2. In teh beginz teh werd an teh Ceiling Cat iz teh bests frenz.
3. Him maeks alls teh cookies; no cookies iz maed wifout him.
4. Him haz teh liefs, an becuz ov teh liefs teh doodz sez “Oh hay lite.”
5. Teh lite iz pwns teh darks, but teh darks iz liek “Wtf.”
6. And teh Ceiling Cat haz dis otehr man; his naem iz John.
7. He tellz teh ppl dat teh lites is tehre, so dat teh doodz sez “OMG.”
8. Him wuz not teh lite; he jsut sez teh lites is tehre.
9. Teh tru lite–iz lotz of lite–iz comes, k?
10. He iz liek, “Oh hai, I mades u,” but teh wurld duznt sees him.
11. He iz comes to his stuffs, but his stuffs sez “Do not want!”
12. And sum guyz did want, and sez “Teh Ceiling Cat pwns,” and deez guyz iz liek his kidz—
13. But not liek reel kidz, k? Iz liek teh Ceiling Cats kidz.
for more info on lolcat: wikip, icanhascheezburger
October 7, 2007
The world of morality is made up of phrases and characters. Characters (or persons) produce phrases (like “thou shalt not kill”) that produce effects on other characters (like billiard balls bouncing into one another).

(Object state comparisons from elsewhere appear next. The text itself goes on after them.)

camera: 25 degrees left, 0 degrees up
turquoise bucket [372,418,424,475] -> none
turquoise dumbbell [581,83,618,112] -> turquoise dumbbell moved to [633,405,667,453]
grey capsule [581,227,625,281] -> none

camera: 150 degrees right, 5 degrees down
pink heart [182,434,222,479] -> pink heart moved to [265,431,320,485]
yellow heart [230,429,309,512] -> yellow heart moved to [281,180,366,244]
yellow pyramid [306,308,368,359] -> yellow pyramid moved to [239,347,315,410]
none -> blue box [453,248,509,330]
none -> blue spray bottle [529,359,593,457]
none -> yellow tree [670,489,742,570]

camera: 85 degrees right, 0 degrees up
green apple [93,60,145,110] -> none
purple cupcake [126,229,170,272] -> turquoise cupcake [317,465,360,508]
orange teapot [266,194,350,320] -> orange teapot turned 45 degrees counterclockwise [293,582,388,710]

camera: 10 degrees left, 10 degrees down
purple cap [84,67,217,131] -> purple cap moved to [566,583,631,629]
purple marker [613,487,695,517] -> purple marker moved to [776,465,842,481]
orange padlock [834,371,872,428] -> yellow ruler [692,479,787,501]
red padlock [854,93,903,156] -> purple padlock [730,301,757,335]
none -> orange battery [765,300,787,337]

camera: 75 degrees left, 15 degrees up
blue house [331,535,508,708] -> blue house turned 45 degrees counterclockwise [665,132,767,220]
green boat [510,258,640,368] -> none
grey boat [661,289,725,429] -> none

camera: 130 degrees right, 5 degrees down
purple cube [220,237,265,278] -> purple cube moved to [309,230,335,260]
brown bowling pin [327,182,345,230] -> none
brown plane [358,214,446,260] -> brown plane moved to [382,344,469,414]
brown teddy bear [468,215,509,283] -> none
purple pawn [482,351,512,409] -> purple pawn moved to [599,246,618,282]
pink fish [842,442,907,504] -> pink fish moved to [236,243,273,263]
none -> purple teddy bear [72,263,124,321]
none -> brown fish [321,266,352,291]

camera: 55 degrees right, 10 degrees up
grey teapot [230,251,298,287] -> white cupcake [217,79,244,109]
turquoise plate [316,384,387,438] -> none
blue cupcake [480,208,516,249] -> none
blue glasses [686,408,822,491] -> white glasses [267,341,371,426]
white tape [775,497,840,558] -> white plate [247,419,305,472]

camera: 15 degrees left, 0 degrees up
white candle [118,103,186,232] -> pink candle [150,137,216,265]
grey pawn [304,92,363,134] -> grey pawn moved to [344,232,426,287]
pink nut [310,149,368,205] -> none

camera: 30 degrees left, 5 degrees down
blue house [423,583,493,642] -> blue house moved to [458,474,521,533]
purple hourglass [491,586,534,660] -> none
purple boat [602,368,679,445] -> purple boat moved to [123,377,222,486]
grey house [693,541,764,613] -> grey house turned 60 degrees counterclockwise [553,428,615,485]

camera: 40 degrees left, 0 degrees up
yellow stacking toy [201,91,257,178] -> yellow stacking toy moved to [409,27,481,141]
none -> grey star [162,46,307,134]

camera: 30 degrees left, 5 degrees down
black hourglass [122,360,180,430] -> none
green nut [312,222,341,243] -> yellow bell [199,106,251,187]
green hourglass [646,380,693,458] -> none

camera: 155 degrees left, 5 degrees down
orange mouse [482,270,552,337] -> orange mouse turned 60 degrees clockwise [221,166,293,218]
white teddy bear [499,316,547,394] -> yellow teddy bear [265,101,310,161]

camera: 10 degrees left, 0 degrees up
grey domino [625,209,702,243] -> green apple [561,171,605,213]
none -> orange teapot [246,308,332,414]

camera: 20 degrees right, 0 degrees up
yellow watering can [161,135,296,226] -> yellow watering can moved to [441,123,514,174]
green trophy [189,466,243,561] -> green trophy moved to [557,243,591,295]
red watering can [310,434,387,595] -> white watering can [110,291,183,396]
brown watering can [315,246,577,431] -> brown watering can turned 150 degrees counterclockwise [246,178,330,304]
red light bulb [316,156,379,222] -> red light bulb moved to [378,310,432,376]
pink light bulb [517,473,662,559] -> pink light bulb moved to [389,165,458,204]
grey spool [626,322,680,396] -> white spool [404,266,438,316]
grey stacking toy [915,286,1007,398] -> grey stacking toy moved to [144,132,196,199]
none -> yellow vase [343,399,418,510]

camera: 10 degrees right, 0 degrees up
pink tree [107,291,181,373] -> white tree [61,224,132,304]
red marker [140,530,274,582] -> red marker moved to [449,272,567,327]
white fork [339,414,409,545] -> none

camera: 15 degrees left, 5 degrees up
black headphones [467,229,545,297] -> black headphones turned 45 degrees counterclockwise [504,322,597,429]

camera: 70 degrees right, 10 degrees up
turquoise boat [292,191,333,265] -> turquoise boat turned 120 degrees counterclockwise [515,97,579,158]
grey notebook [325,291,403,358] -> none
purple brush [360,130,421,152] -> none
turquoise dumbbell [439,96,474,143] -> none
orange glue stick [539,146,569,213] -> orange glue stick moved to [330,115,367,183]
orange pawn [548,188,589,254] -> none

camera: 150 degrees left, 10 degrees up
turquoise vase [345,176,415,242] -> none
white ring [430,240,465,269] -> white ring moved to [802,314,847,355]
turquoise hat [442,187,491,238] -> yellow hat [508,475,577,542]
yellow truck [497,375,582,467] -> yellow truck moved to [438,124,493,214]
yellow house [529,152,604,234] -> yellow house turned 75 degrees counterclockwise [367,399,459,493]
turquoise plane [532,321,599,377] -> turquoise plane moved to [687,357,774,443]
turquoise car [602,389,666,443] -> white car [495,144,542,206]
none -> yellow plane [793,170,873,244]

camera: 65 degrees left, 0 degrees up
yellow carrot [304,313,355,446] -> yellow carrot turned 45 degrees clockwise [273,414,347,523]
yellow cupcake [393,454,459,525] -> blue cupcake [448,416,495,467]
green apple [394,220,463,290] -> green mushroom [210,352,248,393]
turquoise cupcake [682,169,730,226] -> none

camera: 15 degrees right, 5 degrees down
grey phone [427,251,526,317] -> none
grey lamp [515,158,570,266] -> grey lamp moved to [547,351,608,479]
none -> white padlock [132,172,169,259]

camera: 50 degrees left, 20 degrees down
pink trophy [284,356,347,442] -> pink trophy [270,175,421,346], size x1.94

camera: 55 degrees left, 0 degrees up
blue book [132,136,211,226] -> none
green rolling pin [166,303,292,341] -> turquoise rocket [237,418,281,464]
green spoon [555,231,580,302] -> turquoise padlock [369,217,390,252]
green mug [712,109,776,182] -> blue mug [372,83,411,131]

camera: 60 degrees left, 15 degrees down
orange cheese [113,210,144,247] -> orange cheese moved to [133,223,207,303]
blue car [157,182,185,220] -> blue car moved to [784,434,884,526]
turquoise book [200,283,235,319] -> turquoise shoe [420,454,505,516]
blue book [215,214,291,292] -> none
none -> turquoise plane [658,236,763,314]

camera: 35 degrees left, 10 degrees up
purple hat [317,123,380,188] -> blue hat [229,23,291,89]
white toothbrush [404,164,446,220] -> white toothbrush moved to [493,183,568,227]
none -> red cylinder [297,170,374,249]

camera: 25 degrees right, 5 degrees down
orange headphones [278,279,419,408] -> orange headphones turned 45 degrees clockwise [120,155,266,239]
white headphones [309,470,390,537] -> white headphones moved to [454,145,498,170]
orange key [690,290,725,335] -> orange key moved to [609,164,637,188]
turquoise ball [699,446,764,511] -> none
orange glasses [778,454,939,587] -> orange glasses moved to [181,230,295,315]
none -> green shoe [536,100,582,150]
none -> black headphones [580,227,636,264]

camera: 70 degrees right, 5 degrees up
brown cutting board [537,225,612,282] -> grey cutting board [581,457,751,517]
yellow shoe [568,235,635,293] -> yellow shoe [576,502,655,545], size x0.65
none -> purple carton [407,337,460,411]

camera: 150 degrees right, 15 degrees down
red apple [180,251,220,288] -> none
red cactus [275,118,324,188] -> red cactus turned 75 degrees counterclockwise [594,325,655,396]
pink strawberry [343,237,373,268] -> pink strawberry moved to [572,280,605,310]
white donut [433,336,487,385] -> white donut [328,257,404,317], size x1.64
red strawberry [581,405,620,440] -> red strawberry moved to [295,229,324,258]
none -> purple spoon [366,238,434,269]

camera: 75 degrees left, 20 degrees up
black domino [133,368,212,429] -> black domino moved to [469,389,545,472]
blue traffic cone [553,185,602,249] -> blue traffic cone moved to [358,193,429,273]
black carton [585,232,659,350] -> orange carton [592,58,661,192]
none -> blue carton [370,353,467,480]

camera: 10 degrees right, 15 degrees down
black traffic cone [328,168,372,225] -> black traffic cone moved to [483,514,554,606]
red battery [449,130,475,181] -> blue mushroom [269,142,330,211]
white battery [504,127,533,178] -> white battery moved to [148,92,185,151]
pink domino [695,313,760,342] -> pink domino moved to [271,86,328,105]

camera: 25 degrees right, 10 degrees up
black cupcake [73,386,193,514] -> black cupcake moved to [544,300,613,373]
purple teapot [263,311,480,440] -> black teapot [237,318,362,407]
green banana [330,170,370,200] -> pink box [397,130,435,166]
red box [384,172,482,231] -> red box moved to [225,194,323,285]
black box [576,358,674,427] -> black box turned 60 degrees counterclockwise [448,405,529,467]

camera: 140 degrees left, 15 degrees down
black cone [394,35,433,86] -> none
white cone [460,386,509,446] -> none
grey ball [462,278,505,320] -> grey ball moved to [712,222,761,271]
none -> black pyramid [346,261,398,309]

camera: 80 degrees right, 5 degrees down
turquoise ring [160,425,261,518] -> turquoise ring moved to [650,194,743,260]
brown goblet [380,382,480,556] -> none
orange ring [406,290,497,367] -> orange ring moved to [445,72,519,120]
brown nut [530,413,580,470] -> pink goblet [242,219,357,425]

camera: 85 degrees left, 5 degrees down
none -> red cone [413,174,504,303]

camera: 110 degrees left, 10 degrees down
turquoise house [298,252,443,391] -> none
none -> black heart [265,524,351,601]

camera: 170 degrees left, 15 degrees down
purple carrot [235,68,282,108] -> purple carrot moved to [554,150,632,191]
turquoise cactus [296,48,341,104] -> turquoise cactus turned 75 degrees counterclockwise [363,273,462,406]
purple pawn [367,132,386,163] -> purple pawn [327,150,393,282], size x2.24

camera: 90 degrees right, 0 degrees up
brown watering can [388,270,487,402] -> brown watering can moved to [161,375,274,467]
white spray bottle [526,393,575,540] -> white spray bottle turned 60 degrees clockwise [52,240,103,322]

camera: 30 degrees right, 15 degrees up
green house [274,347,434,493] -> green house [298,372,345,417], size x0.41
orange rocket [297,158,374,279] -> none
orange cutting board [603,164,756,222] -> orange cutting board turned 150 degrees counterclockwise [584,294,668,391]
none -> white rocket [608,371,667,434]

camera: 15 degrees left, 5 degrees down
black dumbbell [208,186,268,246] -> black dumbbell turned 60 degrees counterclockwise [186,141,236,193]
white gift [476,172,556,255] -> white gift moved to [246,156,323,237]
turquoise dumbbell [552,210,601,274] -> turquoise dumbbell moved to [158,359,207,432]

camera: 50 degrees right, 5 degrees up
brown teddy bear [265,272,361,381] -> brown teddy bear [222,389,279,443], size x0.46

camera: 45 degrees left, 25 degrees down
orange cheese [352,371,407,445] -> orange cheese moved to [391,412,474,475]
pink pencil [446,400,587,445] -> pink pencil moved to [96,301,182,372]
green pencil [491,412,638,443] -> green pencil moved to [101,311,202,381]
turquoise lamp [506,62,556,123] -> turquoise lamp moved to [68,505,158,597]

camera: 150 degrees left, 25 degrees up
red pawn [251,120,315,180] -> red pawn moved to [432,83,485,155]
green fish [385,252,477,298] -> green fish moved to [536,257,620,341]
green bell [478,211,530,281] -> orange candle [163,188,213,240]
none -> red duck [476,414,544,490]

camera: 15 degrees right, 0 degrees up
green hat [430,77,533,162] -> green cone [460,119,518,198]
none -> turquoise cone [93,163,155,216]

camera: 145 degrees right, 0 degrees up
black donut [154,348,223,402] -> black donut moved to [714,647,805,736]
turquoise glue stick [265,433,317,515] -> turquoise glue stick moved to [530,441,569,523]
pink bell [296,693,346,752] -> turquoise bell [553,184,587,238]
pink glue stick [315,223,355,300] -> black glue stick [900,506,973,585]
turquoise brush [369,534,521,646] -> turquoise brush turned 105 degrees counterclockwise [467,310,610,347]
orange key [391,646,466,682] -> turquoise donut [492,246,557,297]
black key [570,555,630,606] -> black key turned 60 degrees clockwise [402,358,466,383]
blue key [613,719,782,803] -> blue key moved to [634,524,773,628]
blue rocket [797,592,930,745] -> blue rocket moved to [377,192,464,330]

It would behoove us to figure out how to take advantage of this new type of causality and begin to produce moral phrases that work better.
October 7, 2007
Moral language represents a qualitatively superior level to ordinary and scientific language. With morality language ceases to be only descriptive but becomes also capable of effecting change in the world. To say “the earth turns around the sun” might get you killed, but the utterance itself does not change you. To say “i/you shouldn’t do that” actually makes you want to do it a little less: it actually changes you. This is the power of moral language.
October 5, 2007
The Atheist Ethicist ponders the insignificance of the concept of “morality”.
He argues that since people make words mean what they want, he won’t trifle about how they use this specific word. However, constructing meaning takes a long time and we usually all have to agree on the new meanings – lest we stop understanding one another. Hence, i wouldn’t want to let anyone use the word “morality” however they want. Moreover, some words are more powerful than others, and morality has to be one of the more powerful ones (along with freedom and democracy). Powerful words are dangerous and should be wielded with care.
The problem is rather that “morality” means too many things and the solution is rather to get people to agree on a narrower, more useful definition.
But whatever that definition is, the Atheist Ethicist is right to insist that we must be able to justify our reasons and not simply stomp our feet and say “God said so”.
October 3, 2007
Mark Vernon has some valuable things to object to the newfangled scientific search for happiness. Isn’t a science of happiness a conundrum in itself?